WHAT TO PRODUCE:
Every line from the first one in the data below through the line holding "(110, 229) none -> [155,241,169,251] v2" is to be written out exactly, with the pictures omitted.

------ RECORDS SHOWN ------

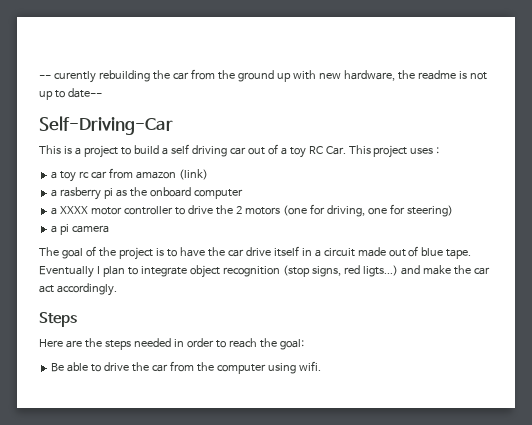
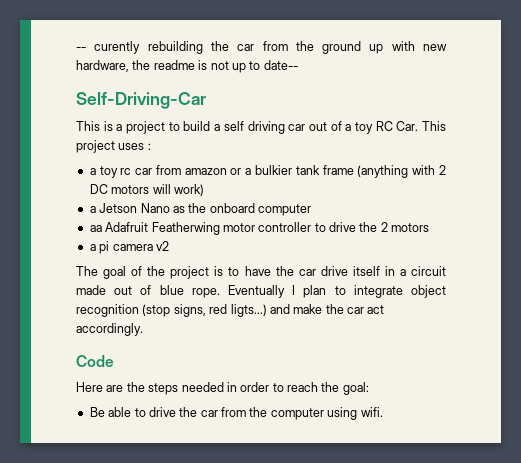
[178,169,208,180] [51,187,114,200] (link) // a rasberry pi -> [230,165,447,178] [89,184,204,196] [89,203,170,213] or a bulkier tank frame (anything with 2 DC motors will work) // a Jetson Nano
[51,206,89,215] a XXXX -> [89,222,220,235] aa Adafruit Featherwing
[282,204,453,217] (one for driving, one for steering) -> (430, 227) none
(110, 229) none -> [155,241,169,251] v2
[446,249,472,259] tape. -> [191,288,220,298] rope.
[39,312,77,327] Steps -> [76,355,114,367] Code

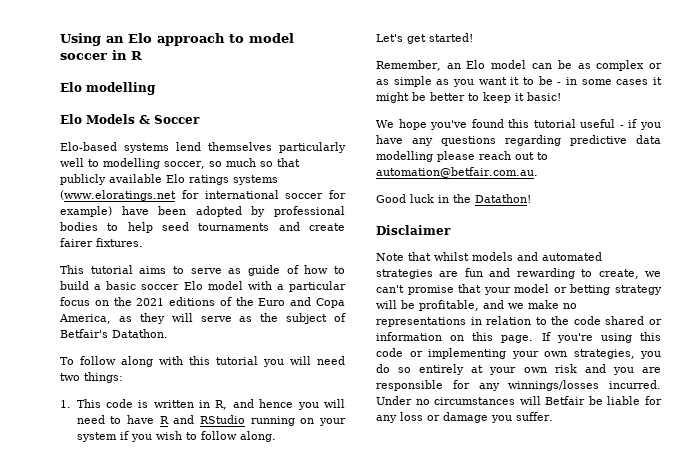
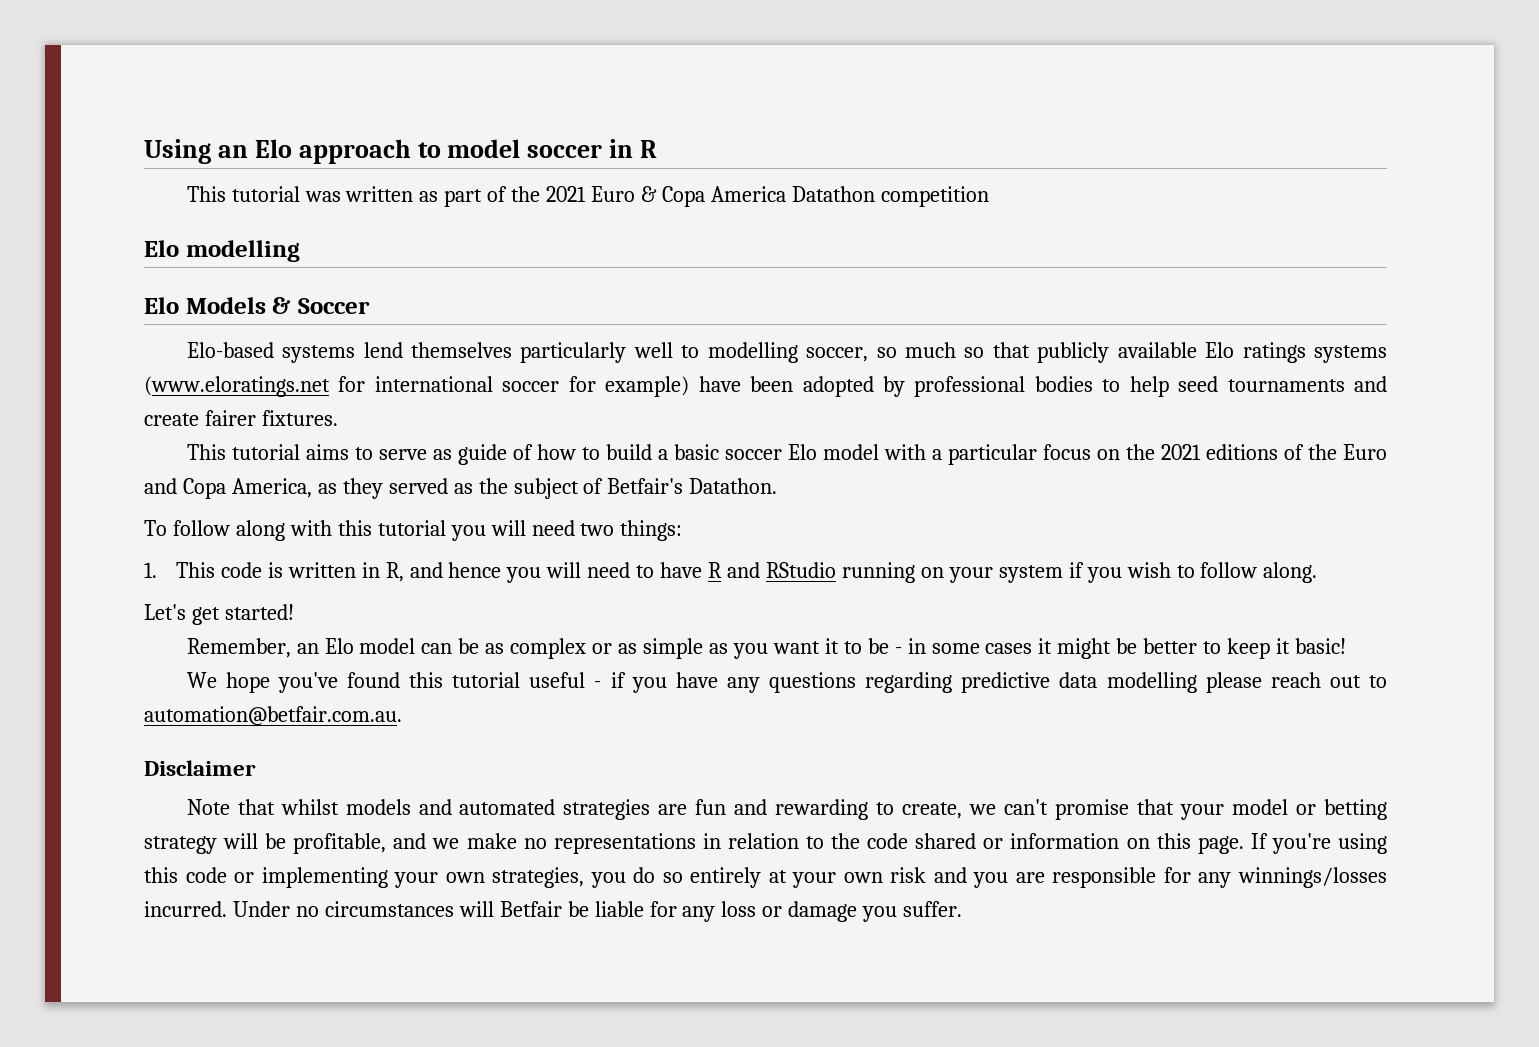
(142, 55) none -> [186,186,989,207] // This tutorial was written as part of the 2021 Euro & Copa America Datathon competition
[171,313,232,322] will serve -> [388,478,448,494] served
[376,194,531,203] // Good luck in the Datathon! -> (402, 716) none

------

EXERCISE ANSWER:
[178,169,208,180] [51,187,114,200] (link) // a rasberry pi -> [230,165,447,178] [89,184,204,196] [89,203,170,213] or a bulkier tank frame (anything with 2 DC motors will work) // a Jetson Nano
[51,206,89,215] a XXXX -> [89,222,220,235] aa Adafruit Featherwing
[282,204,453,217] (one for driving, one for steering) -> (430, 227) none
(110, 229) none -> [155,241,169,251] v2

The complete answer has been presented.